> _Task input_:
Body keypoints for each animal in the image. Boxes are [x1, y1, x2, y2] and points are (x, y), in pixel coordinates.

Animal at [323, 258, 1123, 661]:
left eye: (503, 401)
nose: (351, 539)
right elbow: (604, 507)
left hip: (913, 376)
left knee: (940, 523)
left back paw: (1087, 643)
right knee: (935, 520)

...

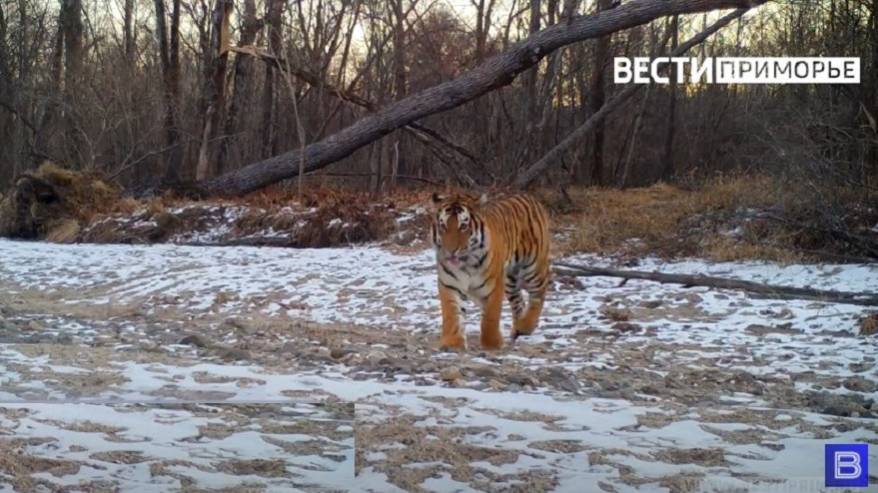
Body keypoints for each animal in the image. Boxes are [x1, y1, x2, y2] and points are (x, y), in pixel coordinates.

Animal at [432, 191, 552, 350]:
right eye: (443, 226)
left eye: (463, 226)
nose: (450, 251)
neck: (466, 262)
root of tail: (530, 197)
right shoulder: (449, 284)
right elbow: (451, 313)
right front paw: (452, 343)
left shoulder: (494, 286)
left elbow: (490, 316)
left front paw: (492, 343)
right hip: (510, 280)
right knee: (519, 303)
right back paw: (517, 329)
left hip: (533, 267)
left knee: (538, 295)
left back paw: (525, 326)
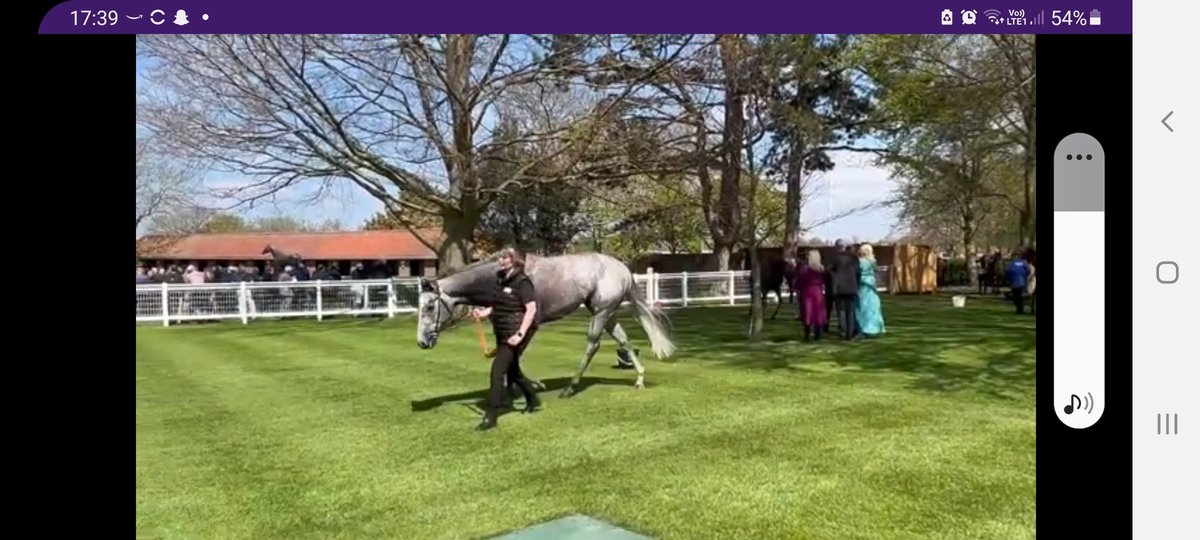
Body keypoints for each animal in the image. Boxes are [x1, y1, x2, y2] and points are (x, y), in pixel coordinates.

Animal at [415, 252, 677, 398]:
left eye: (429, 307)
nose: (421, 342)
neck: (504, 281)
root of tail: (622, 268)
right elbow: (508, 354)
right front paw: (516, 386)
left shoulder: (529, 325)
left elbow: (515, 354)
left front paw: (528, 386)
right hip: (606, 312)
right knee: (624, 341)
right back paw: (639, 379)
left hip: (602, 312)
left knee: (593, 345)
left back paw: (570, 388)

> _Work to complete_:
Look above for the line with "right elbow: (508, 354)" and the line with "left back paw: (570, 388)"; transcribe both and all lines in between, exactly, and nothing else.

> _Response for this exercise_:
right elbow: (508, 354)
right front paw: (516, 386)
left shoulder: (529, 325)
left elbow: (515, 354)
left front paw: (528, 386)
right hip: (606, 312)
right knee: (624, 341)
right back paw: (639, 379)
left hip: (602, 312)
left knee: (593, 345)
left back paw: (570, 388)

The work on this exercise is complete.